Estratto della pagina:
Carissimi amici, il nostro ultimo notiziario, il n. 9, risale a Febbraio 2005.  Scrivere e raccogliere i pensieri evidentemente è difficile e più difficile ancora è poterli organizzare in un Notiziario, soprattutto quando questo vuole essere qualcosa di più che un semplice foglio informativo.  Durante l'anno trascorso i momenti vissuti dal nostro gruppo sono stati tanti e le novità ormai non sono più tali, perchè il tempo è passato più in fretta di quanto pensassimo.  Proviamo a ricordare alcuni momenti significativi soprattutto nella sezione "Momenti vissuti", mentre nella colonna sottostante riportiamo alcuni brani di corrispondenza, che alcuni tra i "soci fondatori" del gruppo "PUNTOPACE" scrivono dalle loro nuove sedi, dove si trovano per motivi di studio. Per il resto che cosa dirvi, se non che dovunque ci troviamo dobbiamo rappresentare una sorta di segnaletica vivente della pace? Pace nei rapporti con le persone con le quali le nuove circostanze ci portano a vivere e pace nelle stesse nuove situazioni nella quali viviamo, che non sempre corrispondono a questa logica, essendo talvolta espressione di arrivismo, concorrenza, scavalcamento dell'altro. Così come non sempre rispondono alla logica della pace anche le acquisizioni universitarie e non, che, essendo frutto, anche esse, di progetti di vita e di opzioni culturali e politiche diverse, vi appariranno talvolta di segno opposto e contrapposto... Ma ciò che conta, in definitiva, è essere dappertutto come degli avamposti di pace, convinti e convincenti, all'università come in casa, studiando i libri o scambiando le proprie opinioni con gli  altri. Sarebbe bello e incoraggiante anche per i più piccoli sapere che la pace è e rimane per voi dappertutto non solo un ideale, ma una scelta di vita irreversibile. Con questo augurio e con non poca nostalgia, un caro saluto a tutti, ma soprattutto ai più lontani, Vs. DG

Ci scrivono dalle loro nuove sedi...

Record:
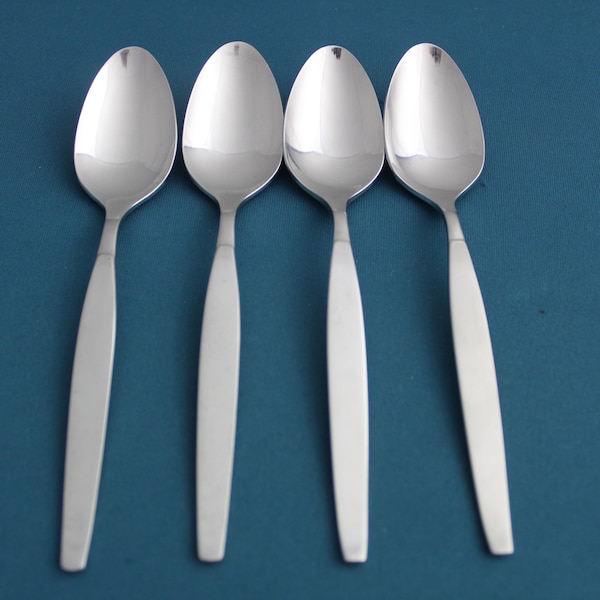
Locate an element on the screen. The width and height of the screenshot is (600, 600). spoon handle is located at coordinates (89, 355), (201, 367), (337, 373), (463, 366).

...

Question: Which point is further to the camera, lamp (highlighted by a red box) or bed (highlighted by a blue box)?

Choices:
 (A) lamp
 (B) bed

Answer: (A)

Cosa farai:
- A) Secondo il notiziario del gruppo PUNTOPACE, a quando risale il numero precedente?
- B) Estendi il notiziario del gruppo PUNTOPACE dal punto in cui termina.
I record non servono per svolgere queste attività.

Problemi risolti:
- A) Il n. 9 risale a febbraio 2005.

- B)
BRANI DALLA CORRISPONDENZA DI GIUSY

Ciao  a tutti, finalmente posso scrivere e-mail e rispondere tranquillamente a tutti, lo so che è un po’  tardi ma non sapevo dove era la sala informatica e poi sono stata un alquanto impegnata con problemi di casa e tutto il resto…

 Con l' aiuto di Dino (amico della famiglia Tranchino) e dell' agenzia abbiamo trovato  una nuova casa,  più bella e più economica… La cosa positiva di questa storia è la bella amicizia che è nata con le ragazze della casa … la cucina italiana apprezzatissima e anche se siamo in appartamenti diversi, siamo inseparabili. Sono: Carol, svizzera ma di origine ceca, Sofi francese della Roscelle, dove ha lavorato nonno Biagio, Katerina che è greca e Carina che è argentina. Insomma una bellissima mescla, come si dice qui, di cultura e ambienti diversi! Con la lingua poi ogni giorno imparo qualche cosa di nuovo e mi piace moltissimo. La cultura basca è sensazionale. Hanno fatto di un dialetto una lingua ufficiale e guai a dire il contrario, e  sono tutti bilingue, a partire dai bambini dell' asilo! I posti sono incantevoli e l' università è molto interessante; vivissima culturalmente con spettacoli di musica e teatro. Io sto seguendo qui il corso di struttura e cambio della società,  una critica alla sistema capitalistico, sociologia urbana, disuguaglianza ed emarginazione sociale: molto bello e spagnolo. Tutti  sono molto precisi: autobus, metro, professori e chissà se imparerò anche io ad essere puntuale...un miracolo!!! Qui vado a messa dai gesuiti non è male! …..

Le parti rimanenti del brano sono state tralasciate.